Of course, my response to my nephrologist was classic. I didn't see a doctor for the next eighteen months. I finally collapsed from anemia and spent two days in the ICU receiving blood transfusions and the next two weeks hospitalized.

Finally, in April 2006 I had vascular surgery to create my fistula.

The fistula matured for six months and was still developing when in November Dr. Rinner told me that while I had fought a valiant fight, it was time to start dialysis. Either that or wind up in the ER at some point during the holidays. My natural kidneys had failed. My options were dialysis or death.

Two years of dialysis were followed by a deceased donor transplant in November 2008;

Now, ten years later my strength and vitality surprise me every day. In 2006 I had no idea I was as sick as I was.

The fistula is still working and still maturing. My vein, which was deep and difficult to stick is now strong and prominent. It is my lifeline and constant reminder that everyday is a gift and a blessing.

Crux Fidelis, King's College, Cambridge.

Saturday, February 27, 2016

"So, What's It Like Being You?"

"So, what's it like being you?"

That's the question an old friend used to ask. Often in a randomly aggressive manner. Usually with humor, but really, you never knew.

Another old and mutual friend used the phrase as the topic of a post on his blog Philosophy for Real Life. He remembers several answers, but suggests that the answer of a university professor is the correct answer. "I don't know. I have no basis for comparison."

My answer: "Pretty damn good."

Of course I really have no comparison, but after battling PKD, two years of dialysis, a year with no kidneys, and now being seven years post transplant, I know the alternative. And as of today, I have no wish to explore the alternative. Life seems more and more miraculous with every new day.

Last week was check up time at Dallas Transplant Institute. I've been going in every four months for the last couple of years, though this visit was delayed a couple of months by the Holiday season. It was also time for two annual tests, a 24 hour urine sample and the dreaded Glofil test, so it was a long, cold Thursday morning, drinking iodine laced diet coke and countless glasses of water.

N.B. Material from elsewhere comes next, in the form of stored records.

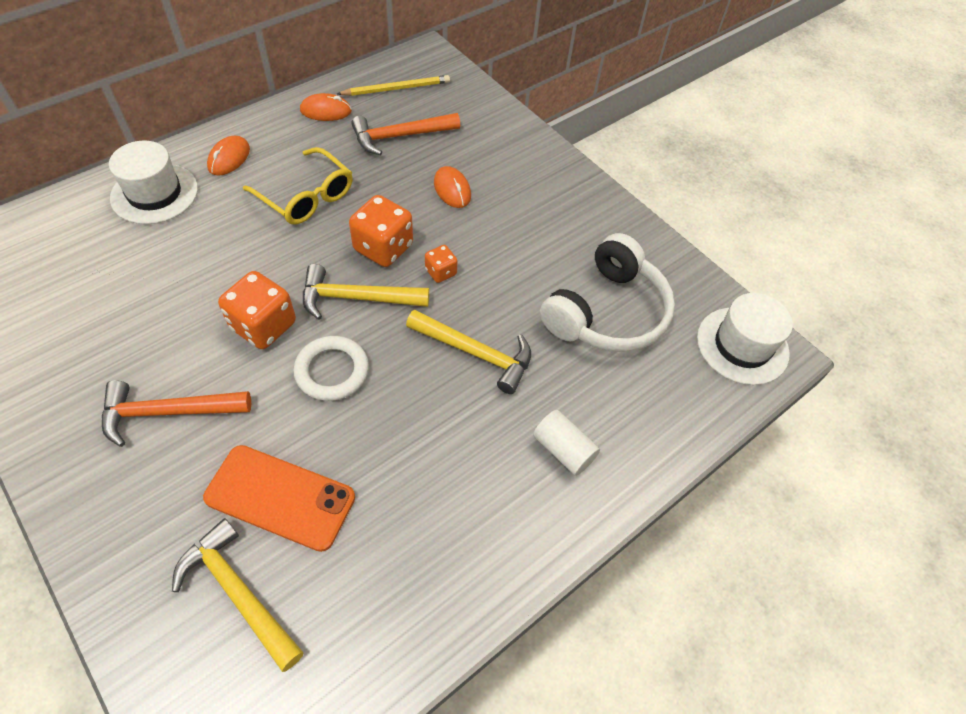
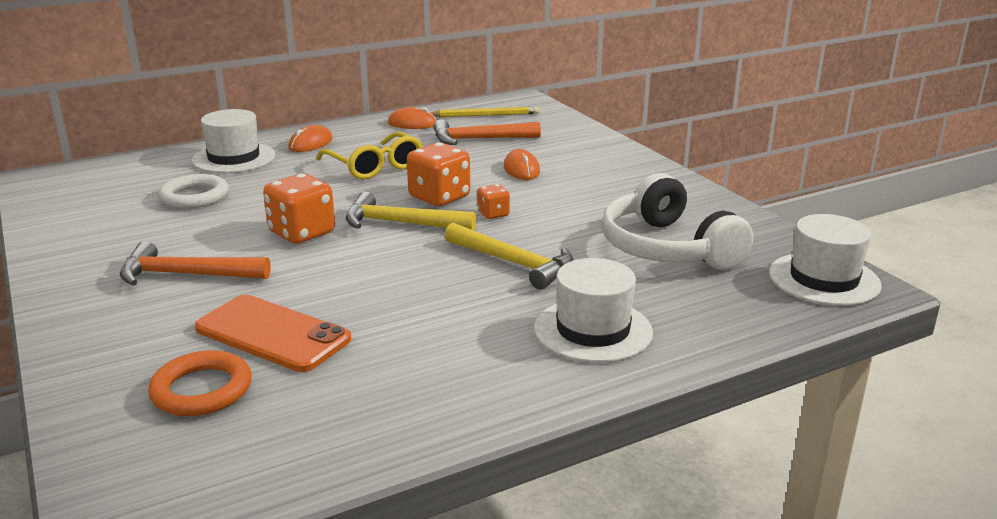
camera: 15 degrees right, 30 degrees down
yellow hammer [172,518,304,672] -> orange ring [148,350,252,416]
white ring [293,336,369,401] -> white ring moved to [158,174,229,209]
white cylinder [533,410,600,476] -> white hat [534,258,653,363]
white headphones [540,233,675,352] -> white headphones turned 105 degrees clockwise [602,173,753,270]

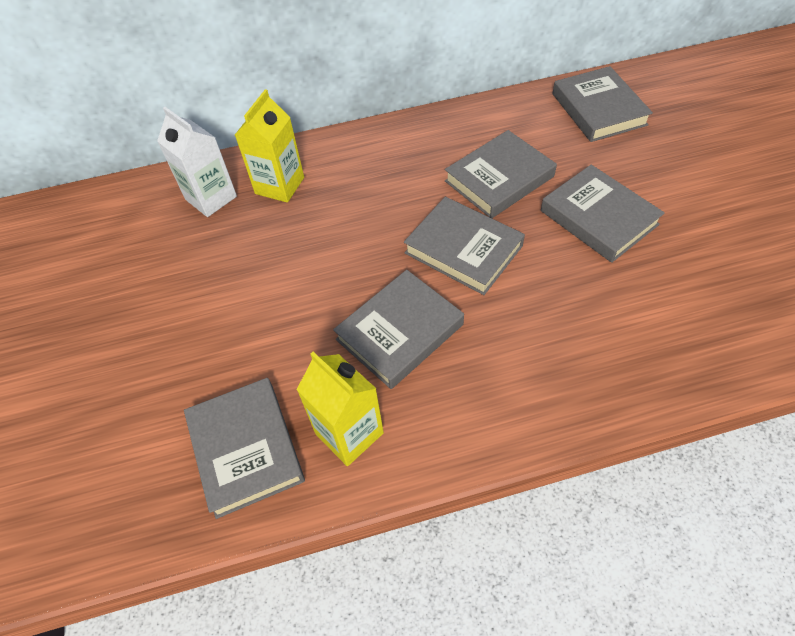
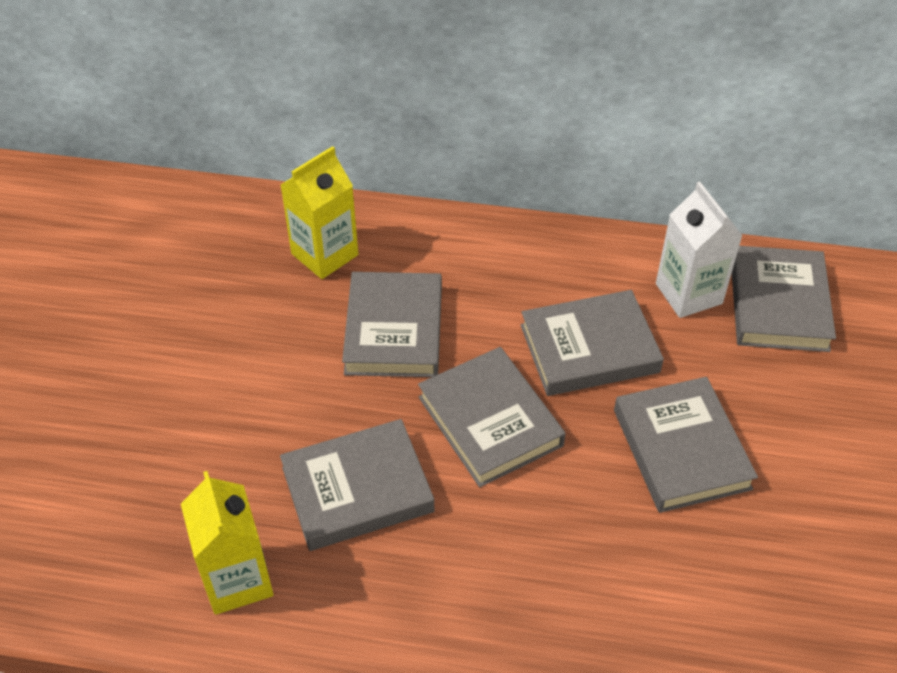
camera: 20 degrees right, 5 degrees down
white carton [157,107,237,217] -> white carton moved to [656,182,743,318]
grey book [184,378,305,519] -> grey book moved to [342,272,442,377]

But I passed, all conditions are stable. Kidney performance was the best it's been since the onslaught of the BK Virus some years ago. Historically it's been variable with creatinine hovering between 3 and 3.5. It measured 2.85 in September, 2.55 last week, so that's two labs in a row showing improved performance. Not that I can read anything into the numbers except to say, "Great!"

My blood pressure was excellent, my pulse was unusually low, but it has been for some time now. I saw a new doctor and she seemed concerned, she decreased my blood pressure meds and knocked my Prograf down 0.5 mg. We'll see what happens. So I'm back to tracking blood pressure a couple of times a day and an appointment with a cardiologist for a routine check. I go back to the Clinic in a month, so we'll know more then.

I have much bigger news on the ophthalmic front. The Doctor has decided that its time to go after my cataracts, so I am going in for a new lens (len?) in one eye Monday morning. He will also do a laser adjustment for my small astigmatism. Since my right eye is my weak eye, he will adjust the lens for close to medium range. In two weeks he will install a monocular lens for distance in the left eye. The combination should pretty much eliminate the need for glasses. So that's like, HUGE!

The other problem with the right eye is scarring and chronic iritis which stemmed from one of the treatments for the BK Virus. They attempted to use two meds to rid me of the virus. Cidofovir, which is toxic to the kidney, and Leflunomide. Both eyes, my right eye in particular, became inflamed immediately. I have had erratic but chronic inflammation ever since. However, the doctor is not concerned with complications from the surgery.

That's my news for now. I'll report back after my next appointment!